Dataset entries

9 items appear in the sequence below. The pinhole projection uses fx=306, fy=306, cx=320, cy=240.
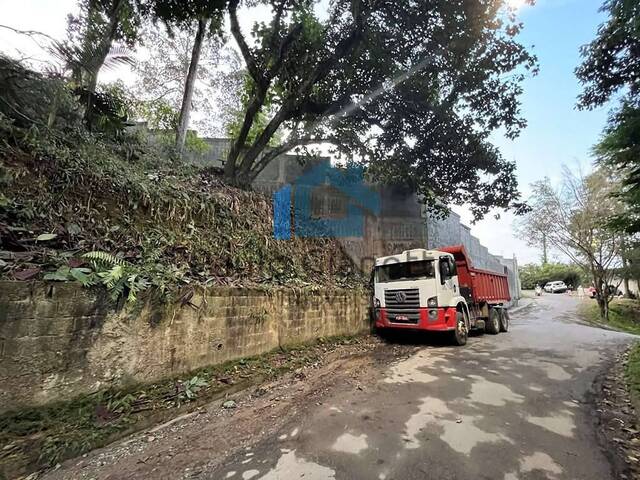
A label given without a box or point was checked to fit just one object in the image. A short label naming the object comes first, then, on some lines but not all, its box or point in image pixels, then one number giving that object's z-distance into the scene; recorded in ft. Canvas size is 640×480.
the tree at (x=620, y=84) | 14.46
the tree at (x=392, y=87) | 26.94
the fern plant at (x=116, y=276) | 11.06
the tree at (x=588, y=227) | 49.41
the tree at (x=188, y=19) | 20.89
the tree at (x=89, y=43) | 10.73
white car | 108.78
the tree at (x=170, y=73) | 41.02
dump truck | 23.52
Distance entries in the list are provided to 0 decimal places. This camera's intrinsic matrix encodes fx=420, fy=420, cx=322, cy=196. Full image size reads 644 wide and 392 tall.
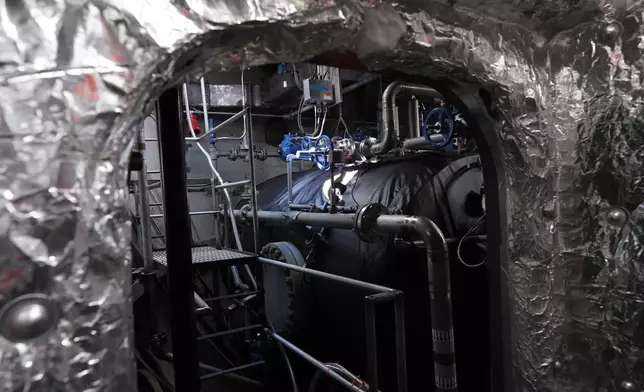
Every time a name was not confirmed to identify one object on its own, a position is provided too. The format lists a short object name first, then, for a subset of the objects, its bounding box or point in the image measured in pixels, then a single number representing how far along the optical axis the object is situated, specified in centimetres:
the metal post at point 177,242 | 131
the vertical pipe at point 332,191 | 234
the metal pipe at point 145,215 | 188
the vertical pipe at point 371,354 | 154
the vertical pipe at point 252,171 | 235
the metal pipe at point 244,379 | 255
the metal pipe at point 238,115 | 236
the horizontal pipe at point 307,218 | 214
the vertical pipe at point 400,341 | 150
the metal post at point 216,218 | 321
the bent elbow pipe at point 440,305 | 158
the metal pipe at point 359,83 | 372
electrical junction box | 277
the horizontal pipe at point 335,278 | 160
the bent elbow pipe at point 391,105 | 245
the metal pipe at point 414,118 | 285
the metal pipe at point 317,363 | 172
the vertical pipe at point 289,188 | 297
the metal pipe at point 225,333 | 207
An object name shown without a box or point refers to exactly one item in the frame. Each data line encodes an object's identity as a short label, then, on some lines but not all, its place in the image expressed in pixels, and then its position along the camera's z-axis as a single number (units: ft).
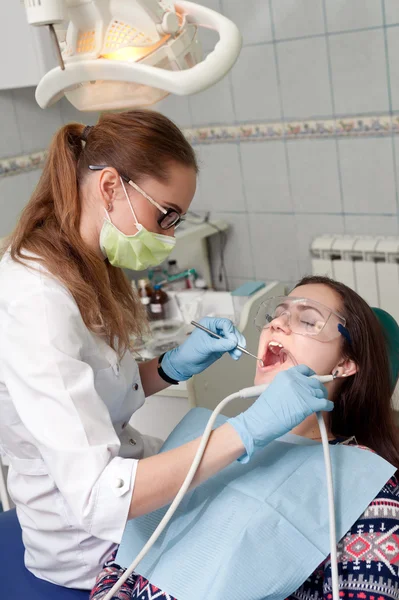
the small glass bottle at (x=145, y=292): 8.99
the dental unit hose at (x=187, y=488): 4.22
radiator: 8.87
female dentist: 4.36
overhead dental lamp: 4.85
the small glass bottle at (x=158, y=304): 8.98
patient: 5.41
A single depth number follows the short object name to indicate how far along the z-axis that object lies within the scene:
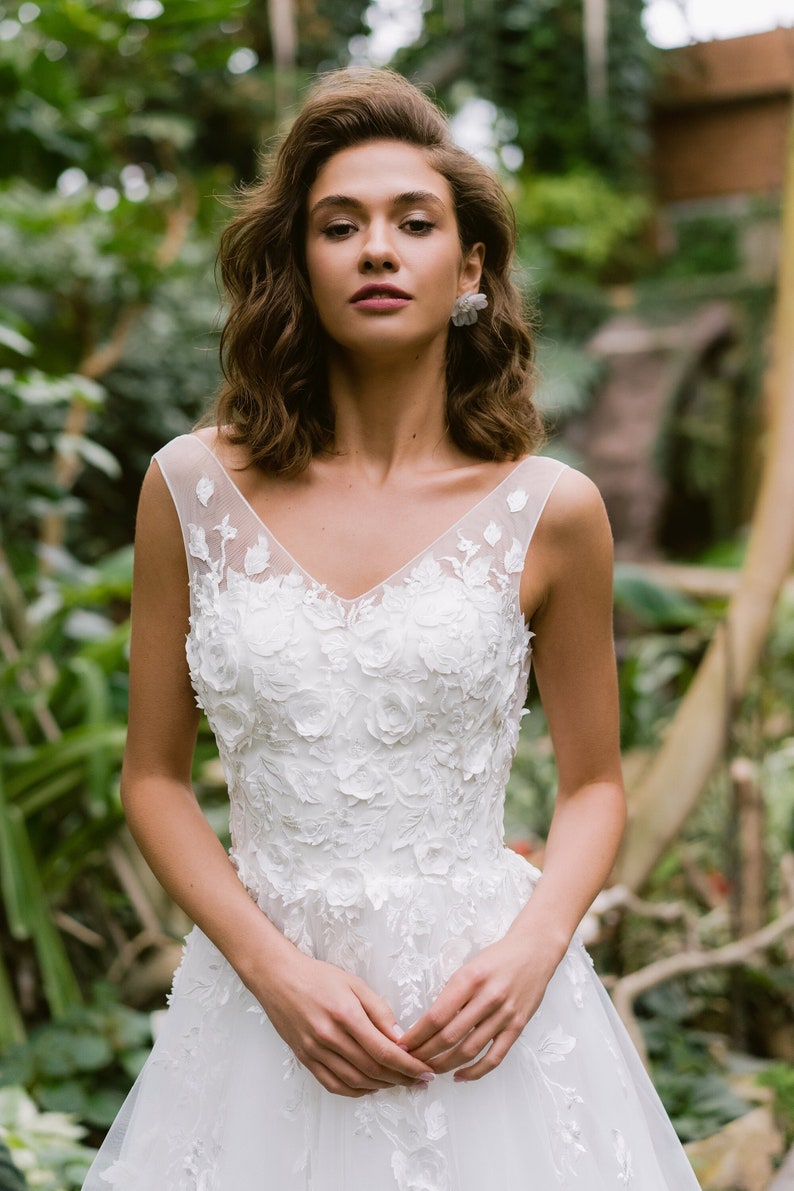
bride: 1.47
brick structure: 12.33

# DIRECTIONS:
Retype all the data exactly, please, without pictures.

# TASK RESULT:
9 items appear in the sequence below. The pinhole projection uses fx=306, fy=306, cx=320, cy=240.
A label given without a box or point was checked to fit just one object in the image. A short label naming the object comes first, then, on some lines but not all, its box or point in image pixels, then one number giving that object's z-distance into the scene; recorded in ft. Canvas size is 640×480.
the tree at (x=620, y=84) | 14.46
the tree at (x=392, y=87) | 26.94
the fern plant at (x=116, y=276) | 11.06
the tree at (x=588, y=227) | 49.41
the tree at (x=188, y=19) | 20.89
the tree at (x=89, y=43) | 10.73
white car | 108.78
the tree at (x=170, y=73) | 41.02
dump truck | 23.52
Distance entries in the list are provided to 0 decimal places. This camera's intrinsic matrix encodes fx=420, fy=420, cx=322, cy=196. Full image size reads 644 wide and 392 tall.
Every time a name was not confirmed to identify one object on its own, a position is provided too. The format lists a short object name first, then, for a subset of the objects, its bounding box or point in the image measured in pixels, then a single number representing how far along the optical axis the object is situated, specified in centimetres:
the metal post at point 177,242 | 131
the vertical pipe at point 332,191 | 234
the metal pipe at point 145,215 | 188
the vertical pipe at point 371,354 | 154
the vertical pipe at point 252,171 | 235
the metal pipe at point 244,379 | 255
the metal pipe at point 238,115 | 236
the horizontal pipe at point 307,218 | 214
the vertical pipe at point 400,341 | 150
the metal post at point 216,218 | 321
the bent elbow pipe at point 440,305 | 158
the metal pipe at point 359,83 | 372
electrical junction box | 277
the horizontal pipe at point 335,278 | 160
the bent elbow pipe at point 391,105 | 245
the metal pipe at point 414,118 | 285
the metal pipe at point 317,363 | 172
the vertical pipe at point 289,188 | 297
the metal pipe at point 225,333 | 207
An object name shown without a box or point refers to exactly one item in the frame. Each data line encodes an object's identity as a short label, then, on some lines but not all, its place in the image expressed in pixels, and then its position along the camera's z-axis as a single number (units: ft).
the small glass bottle at (x=145, y=292): 8.99
the dental unit hose at (x=187, y=488): 4.22
radiator: 8.87
female dentist: 4.36
overhead dental lamp: 4.85
the small glass bottle at (x=158, y=304): 8.98
patient: 5.41
A single depth number follows the short object name to indicate how far along the z-axis that object lies within the scene:
bride: 1.47
brick structure: 12.33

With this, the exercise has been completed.